The goal of this proposed research is to generate a genetic architecture of brain development.
We aim to achieve this goal in two solid steps. We first utilize our existing brain MR imaging measurements (traditional MRI volumetry, brain connectivity, resting state activity) of 235 individuals, 125 with autism and 110 typically developing subjects, to build a data structure of brain regions of interest that have at least 50% estimated heritability for typical brains, sorted first by size and then by components of structura-functional variability. In our next step, we interrogate whole-exome and whole-genome sequences and network analysis of molecular pathways by state-of-the-art molecular genetics methods in reference to this data structure. We expect that this detailed analysis of variability and extremes in brain imaging phenotypes in autism will result in the discovery of new genetic associations that reveal new biological pathways and advance our understanding of autism neuropathology and its severely impairing clinical manifestations. Our results will thus change imaging genetics in autism research.

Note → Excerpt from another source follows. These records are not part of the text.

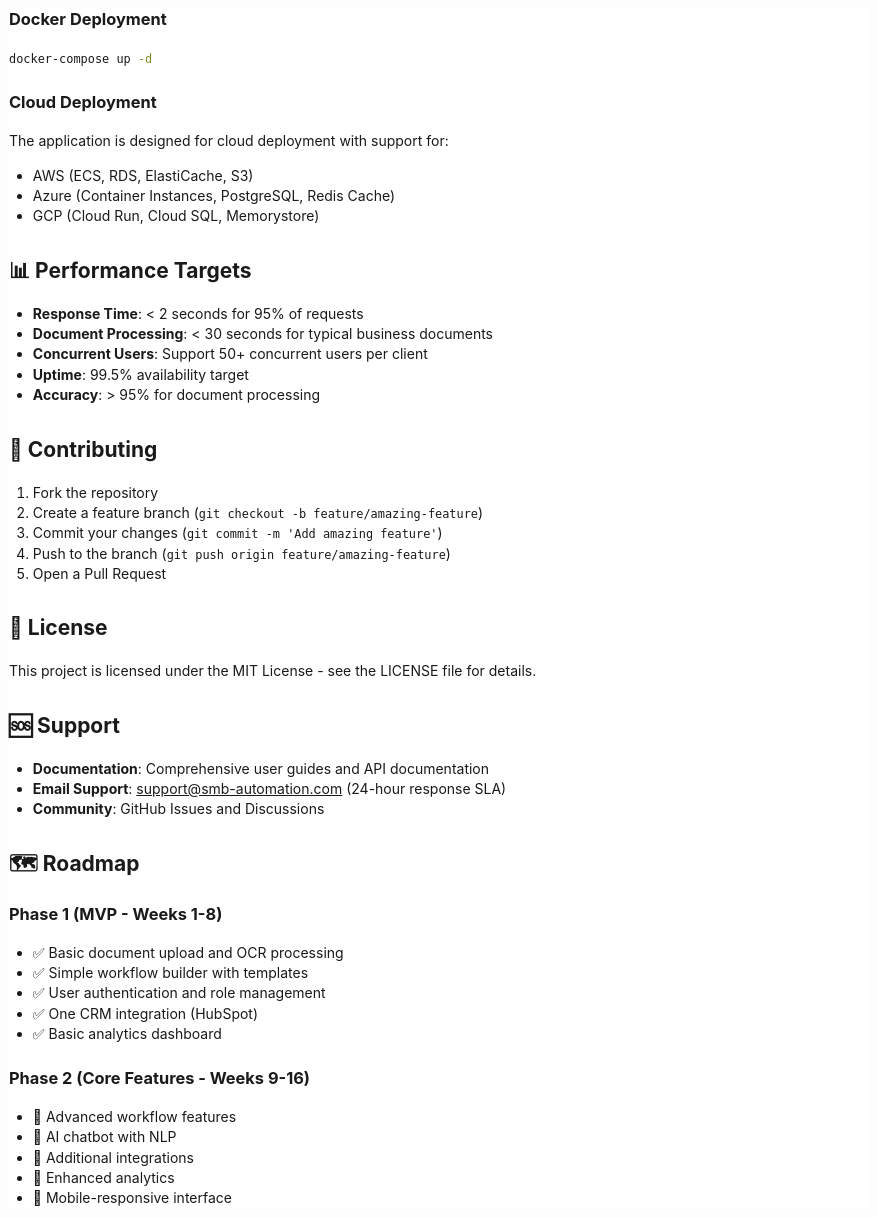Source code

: ### Docker Deployment
```bash
docker-compose up -d
```

### Cloud Deployment
The application is designed for cloud deployment with support for:
- AWS (ECS, RDS, ElastiCache, S3)
- Azure (Container Instances, PostgreSQL, Redis Cache)
- GCP (Cloud Run, Cloud SQL, Memorystore)

## 📊 Performance Targets

- **Response Time**: < 2 seconds for 95% of requests
- **Document Processing**: < 30 seconds for typical business documents
- **Concurrent Users**: Support 50+ concurrent users per client
- **Uptime**: 99.5% availability target
- **Accuracy**: > 95% for document processing

## 🤝 Contributing

1. Fork the repository
2. Create a feature branch (`git checkout -b feature/amazing-feature`)
3. Commit your changes (`git commit -m 'Add amazing feature'`)
4. Push to the branch (`git push origin feature/amazing-feature`)
5. Open a Pull Request

## 📄 License

This project is licensed under the MIT License - see the LICENSE file for details.

## 🆘 Support

- **Documentation**: Comprehensive user guides and API documentation
- **Email Support**: support@smb-automation.com (24-hour response SLA)
- **Community**: GitHub Issues and Discussions

## 🗺️ Roadmap

### Phase 1 (MVP - Weeks 1-8)
- ✅ Basic document upload and OCR processing
- ✅ Simple workflow builder with templates
- ✅ User authentication and role management
- ✅ One CRM integration (HubSpot)
- ✅ Basic analytics dashboard

### Phase 2 (Core Features - Weeks 9-16)
- 🔄 Advanced workflow features
- 🔄 AI chatbot with NLP
- 🔄 Additional integrations
- 🔄 Enhanced analytics
- 🔄 Mobile-responsive interface
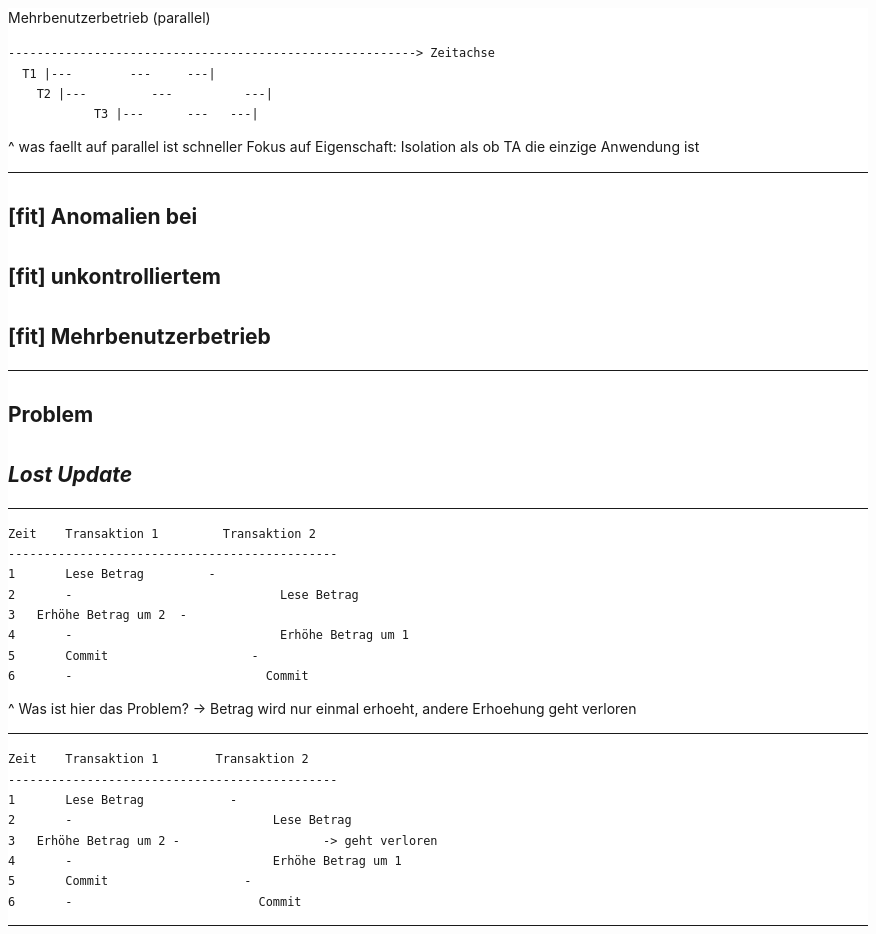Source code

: 
Mehrbenutzerbetrieb (parallel)

```
---------------------------------------------------------> Zeitachse
  T1 |---        ---     ---|
    T2 |---         ---          ---|
            T3 |---      ---   ---|

```
^ was faellt auf
parallel ist schneller
Fokus auf Eigenschaft: Isolation
 als ob TA die einzige Anwendung ist

---

## [fit] Anomalien bei
## [fit] unkontrolliertem
## [fit] Mehrbenutzerbetrieb

---

## Problem
## *Lost Update*

---

```
Zeit	Transaktion 1		  Transaktion 2
----------------------------------------------
1		Lese Betrag         -
2		-				 	          Lese Betrag
3 	Erhöhe Betrag um 2	-
4		-					          Erhöhe Betrag um 1
5		Commit				      -
6		- 					        Commit

```

^ Was ist hier das Problem?
-> Betrag wird nur einmal erhoeht, andere Erhoehung geht verloren

---

```
Zeit	Transaktion 1		 Transaktion 2
----------------------------------------------
1		Lese Betrag			   -
2		-				 	         Lese Betrag
3 	Erhöhe Betrag um 2 -                    -> geht verloren
4		-					         Erhöhe Betrag um 1  
5		Commit				     -
6		- 					       Commit

```

---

Given the high prevalence of autism and the immense, lifelong adverse impact it has on affected individuals and their families, the present lack of any effective treatment or preventive intervention based on the biology of the disorder has produced an burgeoning, very expensive public health burden on the United States and worldwide horizon. This application seeks to break this long-standing barrier to gene discovery and public health benefit by plumbing the wealth of information found in abnormal brain variation and to employ the knowledge gained from this previously untapped source to identify genetic associations and molecular pathways that lead to autism and its effective treatment.